Heavy, sustained blizzards during the first week of October just don’t happen in
South Dakota and Wyoming. Only days earlier, temperatures had been in the 80s.
The odd weather, dubbed “Winter Storm Atlas,” caught ranchers flatfooted.
It’s not that they didn’t want to take care of their cattle. They did — those
animals are their livelihood, after all. This storm was a record-breaker,
however. It defied weather predictions and hit with unexpected force and
longevity. Ranchers simply didn’t have time to move their cattle to more
“It’s bad. It’s really bad. I’m the eternal optimist and this is really bad,”

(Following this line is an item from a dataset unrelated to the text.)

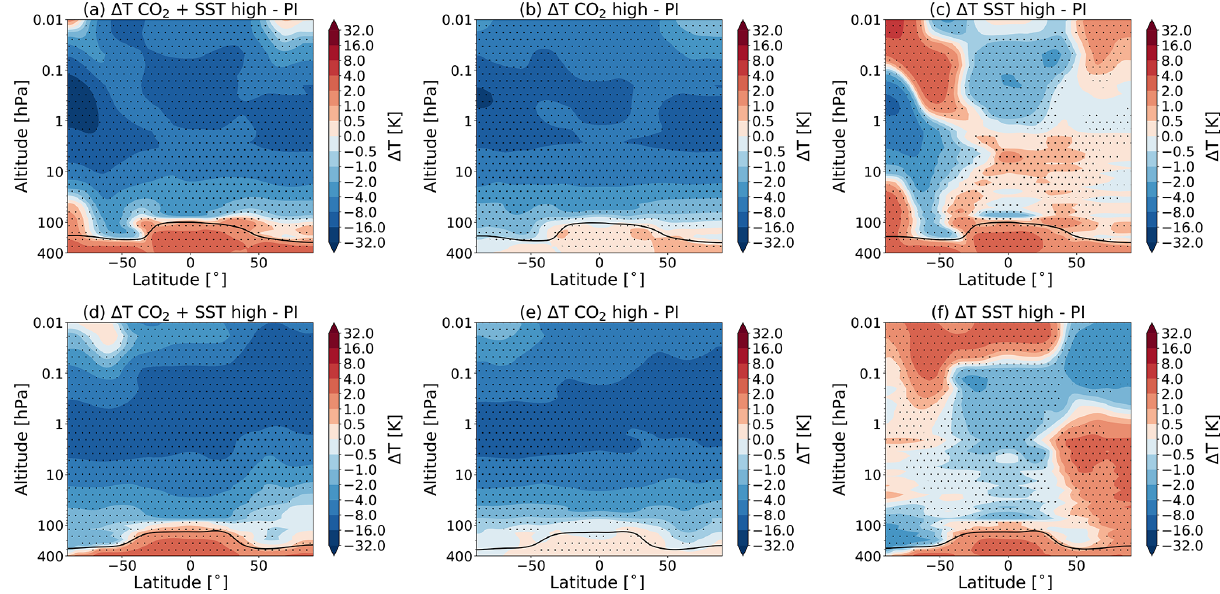
Figure 1. The total change in temperature in July (a–c) and January (d–f) for (a, d) the simulation with high CO 2 and SSTs (S3), (b, e) the simulation with high CO 2 (S1) and (c, f) the simulation with high SSTs (S2), all as compared to the pre-industrial control simulation (C1). The dotted regions indicate the regions where the data reach a confidence level of 95%. The black line indicates the tropopause height for experiments S3 (a, d) , S1 (b, e) and S2 (c, f)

60-year-old rancher Gary Cammack told the Associated Press. “The livestock loss
is just catastrophic…. It’s pretty unbelievable. It’s the worst early season
snowstorm I’ve seen in my lifetime.”
“It’s not uncommon at this point to find cattle that are five miles from where
they should be,” rancher David Uhrig told the Billings Gazette. “Which doesn’t
seem like a lot, but to drift five miles in a storm — that’s a lot.”
The devastation affects approximately 6,000 ranching operations. Some ranchers
have yet to find any of their cattle alive, according to reports. Experts are
calling it South Dakota’s worst economic crisis in decades. Sadly, many of these
cows had just been brought to this area from Texas to escape drought conditions
With the federal government in shutdown mode, the problem is made infinitely
worse. The employees of federal agencies which the affected ranchers would turn
to for information and advice are furloughed. They want to help but they can’t.
It’s worth noting that some federal workers were allowed to do their jobs during
this epic snowstorm, and did so admirably. When roads became impassible,
dedicated employees of the National Weather Service in Rapid City, S.D.,
actually hiked to work in the blizzard. They remained at their office around the
clock for the entire weekend in order to get lifesaving weather information out
to the public. Of course, they weren’t being paid at the time and still aren’t.
In the absence of federal government help in this crisis, all the ranchers can
do for the moment is sort out whose cattle are whose and get the carcasses
disposed of before they rot where they lie.
Some wonder whether the arrival of a storm this catastrophic so early in the
season is yet another red flag waving frantically to alert us that climate
change is real and is happening all around us. For example, ClimateCentral.com
indicates in a response to a comment about this snowstorm, “[U]nusually heavy
snowstorms like this one, which broke all-time records, are not inconsistent
with what we’re already seeing due to manmade global warming—increased extreme
This bizarre weather incident may simply be an aberration. Odd things happen,
after all. On the other hand, last year at this time, South Dakota was worried
about drought conditions.
Could Winter Storm Atlas be yet another symptom of the inexorable advance of
climate change? Is wacky, unpredictable killer weather becoming more and more
common, or are we just noticing it more these days?